Names: Marnie Edgar/Margaret Edgar/Peggy Nicholson/Mary Taylor (Tippi Hedren)
Job Title: Secretary
Strengths: Attempts to stay away from any kind of romantic entanglements with men in the office. Clearly efficient. Smart dresser.
Weaknesses: We'll have to go with the massive theft from various employers. Also, her nutty problem with red ink.

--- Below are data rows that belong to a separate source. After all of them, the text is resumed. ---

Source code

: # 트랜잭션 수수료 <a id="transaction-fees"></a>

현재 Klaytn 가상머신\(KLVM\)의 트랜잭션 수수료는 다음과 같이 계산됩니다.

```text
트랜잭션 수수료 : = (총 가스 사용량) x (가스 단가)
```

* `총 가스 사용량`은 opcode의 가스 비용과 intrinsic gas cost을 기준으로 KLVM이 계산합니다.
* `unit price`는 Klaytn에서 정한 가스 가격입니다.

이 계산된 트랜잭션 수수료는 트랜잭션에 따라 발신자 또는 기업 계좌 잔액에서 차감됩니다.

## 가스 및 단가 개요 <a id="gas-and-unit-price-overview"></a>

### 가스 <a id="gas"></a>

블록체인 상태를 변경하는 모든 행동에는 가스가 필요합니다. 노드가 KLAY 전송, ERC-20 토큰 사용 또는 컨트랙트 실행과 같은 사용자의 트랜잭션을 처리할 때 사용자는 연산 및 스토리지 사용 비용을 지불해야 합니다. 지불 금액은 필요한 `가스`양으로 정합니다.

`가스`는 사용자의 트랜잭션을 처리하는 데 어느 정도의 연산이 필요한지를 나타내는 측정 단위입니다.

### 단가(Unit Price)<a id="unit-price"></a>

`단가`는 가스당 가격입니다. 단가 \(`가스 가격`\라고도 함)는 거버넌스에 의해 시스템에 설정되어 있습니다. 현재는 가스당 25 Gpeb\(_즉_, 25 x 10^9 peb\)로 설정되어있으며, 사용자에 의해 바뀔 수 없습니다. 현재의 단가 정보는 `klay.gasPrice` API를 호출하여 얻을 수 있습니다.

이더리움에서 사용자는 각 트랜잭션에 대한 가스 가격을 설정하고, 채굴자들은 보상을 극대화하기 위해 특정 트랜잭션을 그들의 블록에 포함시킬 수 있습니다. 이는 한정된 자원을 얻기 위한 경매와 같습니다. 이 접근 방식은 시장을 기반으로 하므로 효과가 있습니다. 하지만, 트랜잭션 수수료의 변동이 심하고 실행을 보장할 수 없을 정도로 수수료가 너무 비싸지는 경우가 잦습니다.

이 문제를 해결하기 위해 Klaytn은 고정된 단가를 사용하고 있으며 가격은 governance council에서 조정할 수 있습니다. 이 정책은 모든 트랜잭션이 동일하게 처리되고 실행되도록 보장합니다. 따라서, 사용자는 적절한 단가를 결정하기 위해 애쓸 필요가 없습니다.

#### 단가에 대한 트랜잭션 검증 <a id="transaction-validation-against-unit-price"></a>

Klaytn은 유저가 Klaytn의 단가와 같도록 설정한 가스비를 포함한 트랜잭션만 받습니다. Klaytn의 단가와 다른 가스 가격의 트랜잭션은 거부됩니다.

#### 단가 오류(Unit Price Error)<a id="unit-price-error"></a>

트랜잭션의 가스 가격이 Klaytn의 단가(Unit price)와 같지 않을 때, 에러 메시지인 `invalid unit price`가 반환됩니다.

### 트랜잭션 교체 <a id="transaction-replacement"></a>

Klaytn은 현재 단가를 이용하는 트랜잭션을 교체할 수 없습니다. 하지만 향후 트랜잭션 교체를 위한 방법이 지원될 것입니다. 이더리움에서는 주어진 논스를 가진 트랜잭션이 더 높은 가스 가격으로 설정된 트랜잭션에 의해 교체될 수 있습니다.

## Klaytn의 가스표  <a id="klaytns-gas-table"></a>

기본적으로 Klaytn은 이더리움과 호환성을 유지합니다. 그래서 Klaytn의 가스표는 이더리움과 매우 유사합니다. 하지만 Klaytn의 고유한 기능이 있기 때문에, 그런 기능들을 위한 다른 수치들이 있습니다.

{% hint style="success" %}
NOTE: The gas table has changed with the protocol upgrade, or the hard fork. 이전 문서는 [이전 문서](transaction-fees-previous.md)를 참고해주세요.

Final Analysis: You might wonder why Alfred Hitchcock's psycho-sexual thriller Marnie has graced this list, but I think it's not only a fascinating study of repressed childhood memories, Freudian psychology and odd sexual hang-ups (and turn-ons), but a remarkable depiction of a troubled, perhaps insane working woman as well. Hedren is Marnie, a cool blonde goddess and compulsive liar and thief so traumatized by her past that her only arena for both escape and personal gain is work. Moving from city to city, she nabs jobs with her expert demeanor and skills (she is an efficient secretary) only to embezzle from employers along the way. She meets her match at the Rutland Company, where Mark Rutland (Sean Connery) recognizes her for the crook she is. And like so many men around crazy chicks, he wants her -- bad. Though the film covers a lot of ground concerning Marnie's fractured psyche, it's nevertheless a telling representation of just how bitter a woman can turn from men: enough to steal. On a side note, Hedren's daughter, Melanie Griffith, would also bend some rules in the aforementioned Working Girl, albeit with less explosive, less interesting results. And no Sean Connery. And worse hair. And nary the freakishly nutty sex appeal.